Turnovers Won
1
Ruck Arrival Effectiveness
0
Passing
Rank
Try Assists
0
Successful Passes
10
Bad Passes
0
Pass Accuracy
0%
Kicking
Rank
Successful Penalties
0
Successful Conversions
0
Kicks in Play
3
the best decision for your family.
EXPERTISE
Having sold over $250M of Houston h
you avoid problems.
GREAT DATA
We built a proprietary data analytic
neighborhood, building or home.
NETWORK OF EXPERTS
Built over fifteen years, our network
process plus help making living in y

* * *

— WHAT TO WORK ON —
Extract, exactly, the lines above that begin at the line containing "neighborhood, building or home." and end at the final line of the records; add no other text.

— RESPONSE BELOW —
neighborhood, building or home.
NETWORK OF EXPERTS
Built over fifteen years, our network
process plus help making living in y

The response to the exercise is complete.